* **Extracted text**
------------------------------

Founder, Culinary Medicine Initiative Medical student, Tulane University

Michael Yang, who is about to be a first-year medical student, launched the Culinary Medicine Initiative during his junior year at Tulane University through the Goldring Center for Culinary Medicine. The student-run, free cooking and STEM education program has already reached more than 300 young people, teaching them about the link between food and health.

The Culinary Medicine Initiative also collaborates with local organizations and covers topics related to wellness, including exercise physiology, food allergies, digestive anatomy and hands-on cooking.

Yang is the son of Chinese immigrants and grew up in Los Angeles, experimenting with both traditional and modern recipes.

He was a natural leader early on — as a kid he was an avid fan of the Food Network and taught cooking classes to his Boy Scout troop. He also had an affinity for first aid.

Now, Yang is blending his culinary passion with his path in medicine. After graduating from college, he earned a Fulbright Scholarship to get a master’s degree in nutrition and food science in England before returning to Tulane for medical school.

“Everyone wants to be healthy, everyone wants to live the best lives they can,” Yang says. “If we can introduce (young people) early on, through our free classes, and tie in these concepts, it impacts their everyday lives.”

Talia Livneh, 34

Senior Program Director, Rooted School Foundation

Talia Livneh thought she would go into civil engineering when she left Lexington, Massachusetts, for Carnegie Mellon University. But after graduating, she chose to follow many of her relatives’ lead and go into teaching.

She entered Teach for America and was placed in a position teaching math at Helen Cox High School (now closed) in Jefferson Parish. She immediately knew it was the right choice.

“I fell in love with teaching,” Livneh says. “Like engineering, there’s lots of dynamic problem solving, lots of interesting situations and people. I felt like I was using my engineering brain, just in a different way.”

After three years at Cox and another year in a New Orleans

charter, she joined a small team in founding the Rooted School. Their program sought to educate students and prepare them for career tracks, so in addition to English, science, math and social studies, the school offers classes in digital tech, and things that could open doors to fields like cyber security, 3D printing and software.

Rooted has grown to include schools in Vancouver and Indianapolis and will open two more schools.

Livneh also is administrating the school’s pioneering $50 Study program, an initiative exploring guaranteed income. Coming out of the pandemic shutdowns, they noticed kids missing school. Students said it was about resources, in situations where they were staying home to provide childcare, or picking up work to supplement family income. They piloted a program for 10 kids in 2020-2021, and the most recent program had 250 kids.

------------------------------

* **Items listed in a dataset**
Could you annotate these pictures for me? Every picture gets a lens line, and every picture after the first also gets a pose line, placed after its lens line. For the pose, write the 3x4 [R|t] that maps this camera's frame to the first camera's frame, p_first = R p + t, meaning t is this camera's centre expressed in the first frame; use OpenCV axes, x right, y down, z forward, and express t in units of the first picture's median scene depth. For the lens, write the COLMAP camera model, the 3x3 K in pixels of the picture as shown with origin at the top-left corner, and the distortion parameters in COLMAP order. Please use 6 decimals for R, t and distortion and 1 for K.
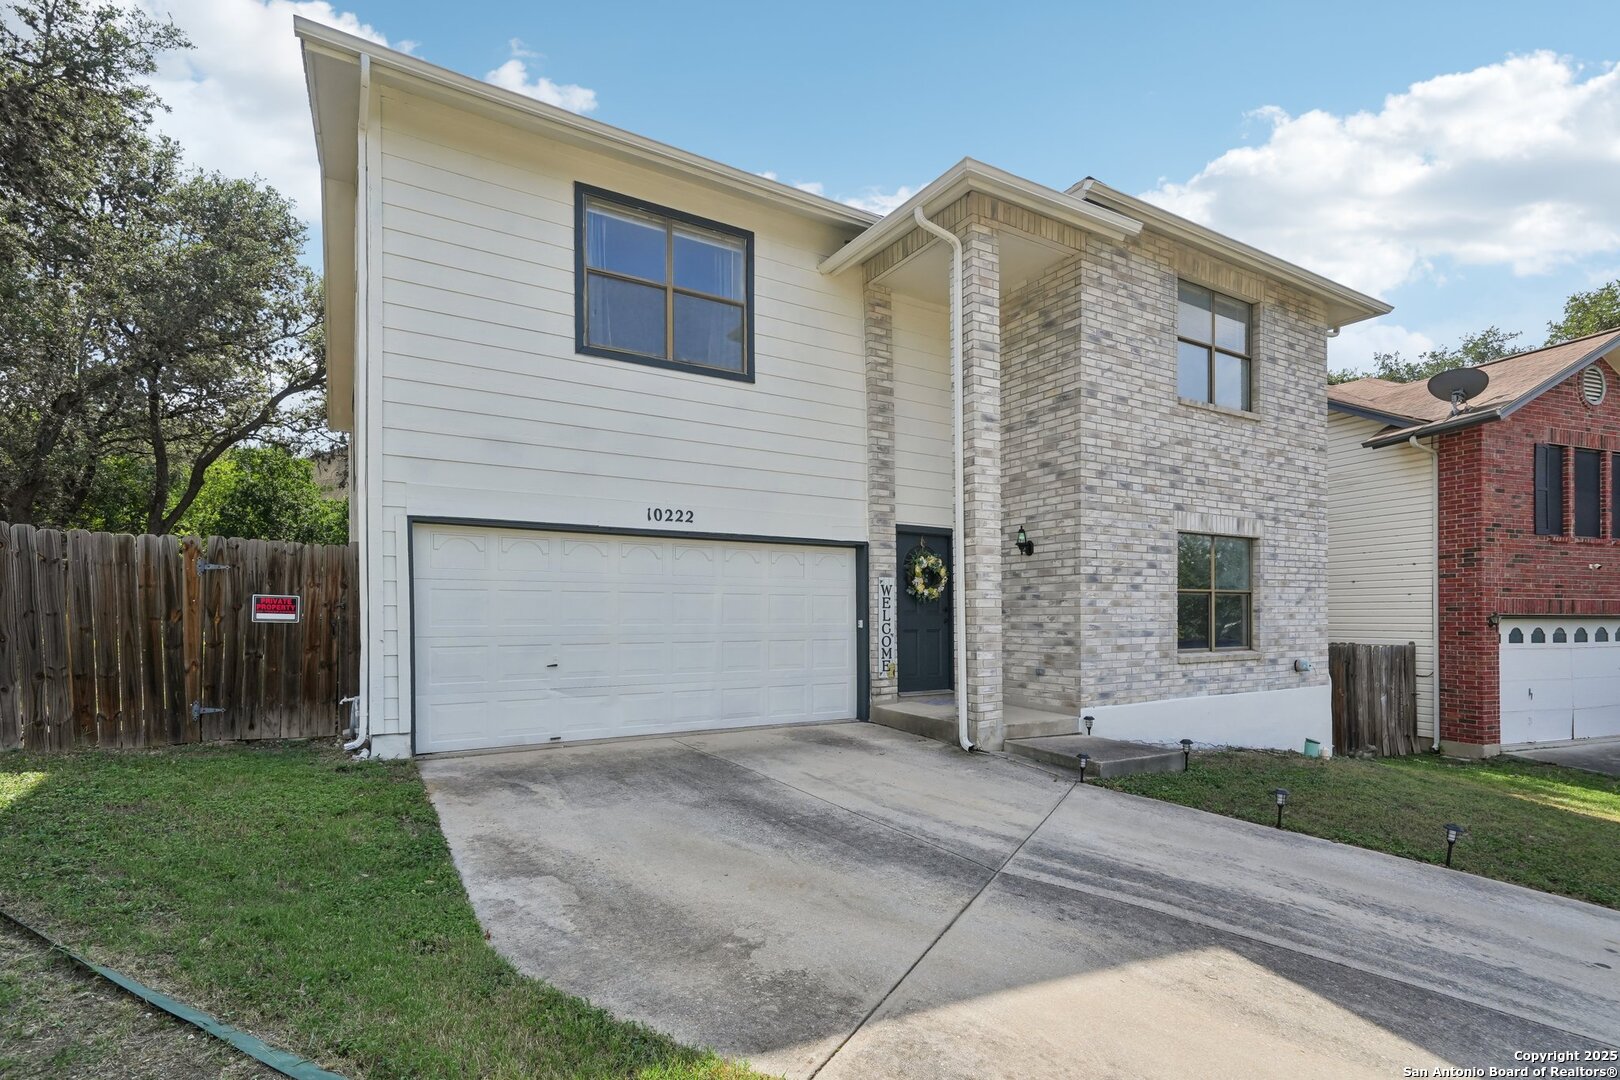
lens RADIAL K [[745.9, 0, 767.4], [0, 745.9, 611.4], [0, 0, 1]] dist [0.002602, 0.000217]
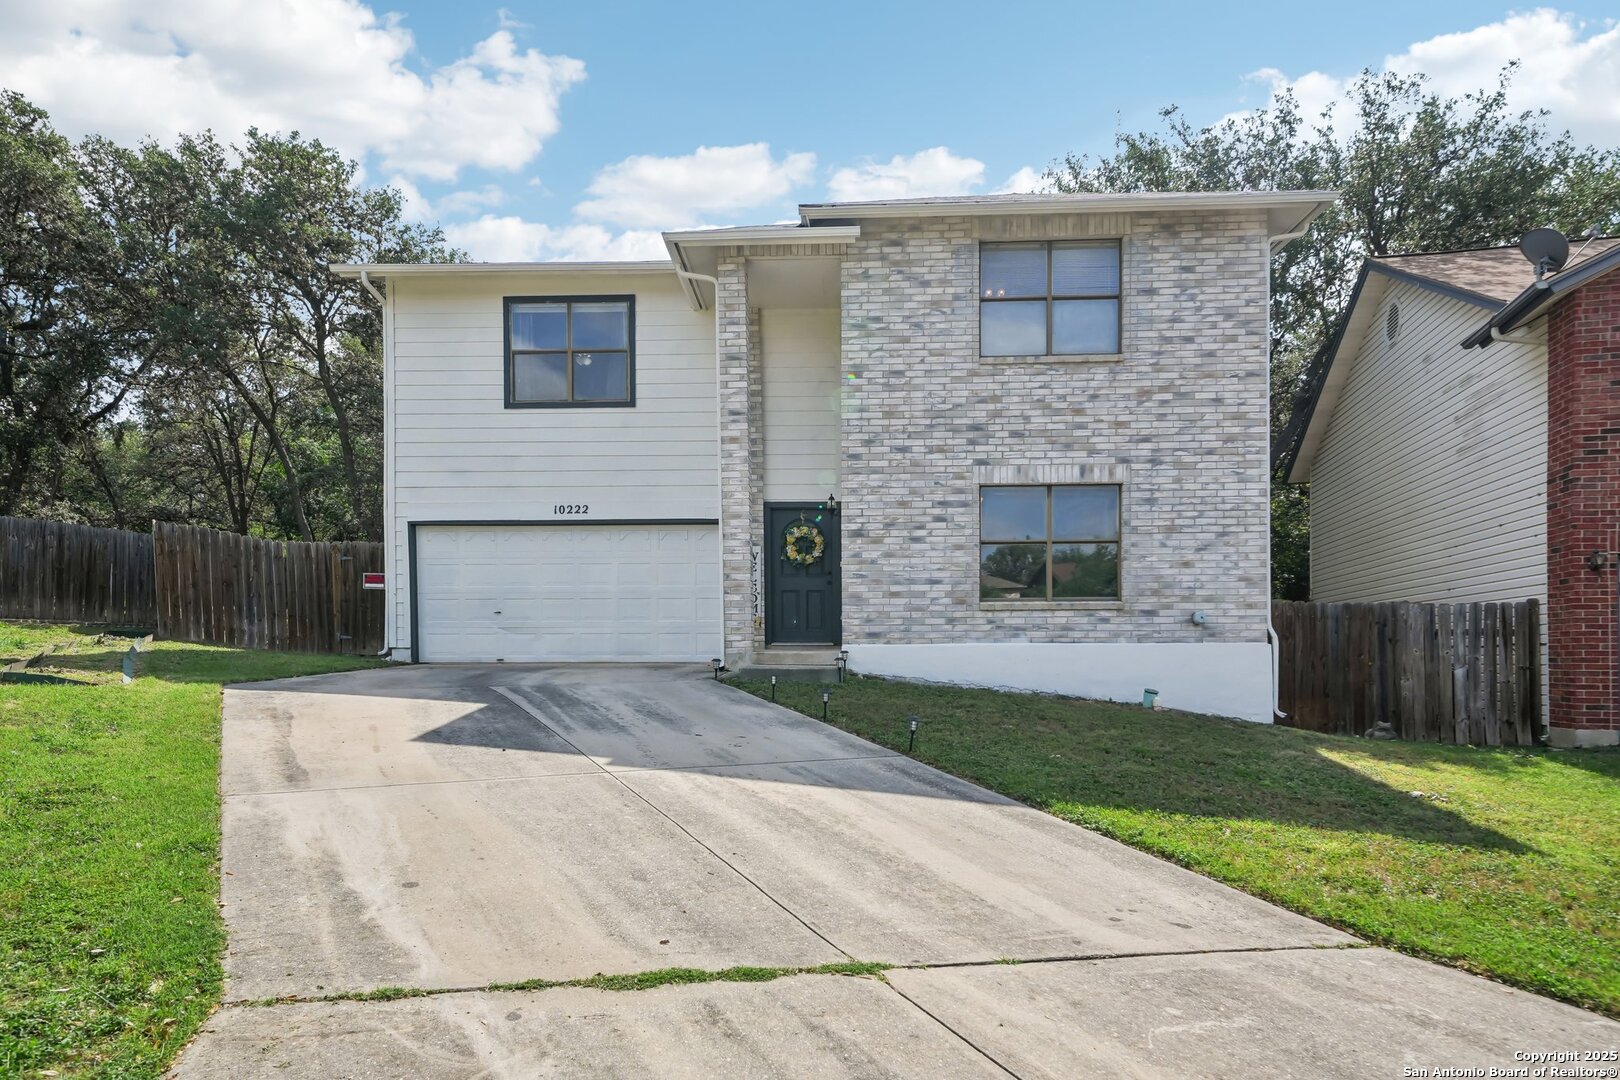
lens RADIAL K [[923.0, 0, 803.3], [0, 923.0, 658.7], [0, 0, 1]] dist [0.005852, 0.000815]
pose [[0.852910, 0.000602, -0.522058, 1.047252], [0.004793, 0.999948, 0.008983, 0.128973], [0.522037, -0.010164, 0.852863, -0.256145]]
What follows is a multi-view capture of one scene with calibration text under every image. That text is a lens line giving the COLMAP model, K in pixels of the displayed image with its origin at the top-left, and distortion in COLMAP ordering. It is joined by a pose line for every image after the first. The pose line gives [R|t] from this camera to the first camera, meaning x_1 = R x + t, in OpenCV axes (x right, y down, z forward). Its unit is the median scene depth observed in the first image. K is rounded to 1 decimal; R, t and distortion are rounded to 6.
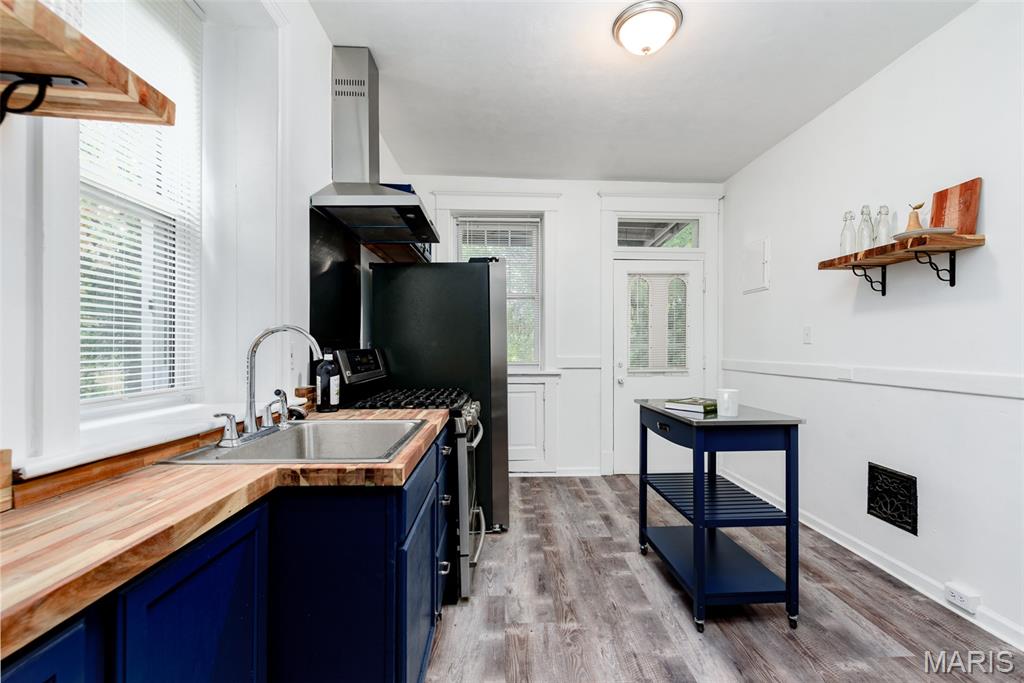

------------------------------

* **Requirement 1**
In the profiles of Michael Yang and Talia Livneh, how many students took part in the most recent $50 Study program?
* **Requirement 2**
Extend the profiles of Michael Yang and Talia Livneh by writing what comes after their final sentence.

* **Answer space 1**
250 students

* **Answer space 2**
Students receive $50 per week for 40 weeks with only one requirement — that they stay in school. It’s helped students improve attendance, focus better on classes and take control of their lives. And Livneh helps them tell their own stories via a podcast and media stories.

Ana Castro was named one of Food & Wine magazine’s Best New Chefs in 2022. It was fast recognition of her work at Lengua Madre, the Lower Garden District tasting menu restaurant.

Last year, she opened her own restaurant, Acamaya, with her sister Lydia Castro in Bywater, and they are quickly building a national reputation for it.

Castro was born in Texas but grew up in the Satelite neighborhood of Mexico City. There, she developed her love of food in her grandmother’s kitchen, and she later pursued professional training at Le Cordon Bleu in Mexico City. She has since cooked in India, Copenhagen and New York.

A stint in New York had her feeling burnt out, and she decided to make a change. After a break in Mexico, she moved to New Orleans, where Lydia lived, and rebooted.

At Lengua Madre, Castro designed dishes and menus around Mexican flavors and inspirations from growing up with family as well as experiences elsewhere. She was a finalist for a James Beard Foundation award for Best Chef: South.

At Acamaya, diners enter to see the open kitchen and a modern airy space framed by tile and breeze blocks. Mexican flavors, spirits and visual aesthetics inform the restaurant, though the menu also highlights Louisiana’s coastal bounty. It recently became the first restaurant reviewed by the New York Times’ new national food critic.

“Things are going great. The restaurant has been really well received locally and nationally and we’re having a lot of fun,” Castro says. “A year went by really quickly, and it feels like we’ve only scratched the surface of what we can do.”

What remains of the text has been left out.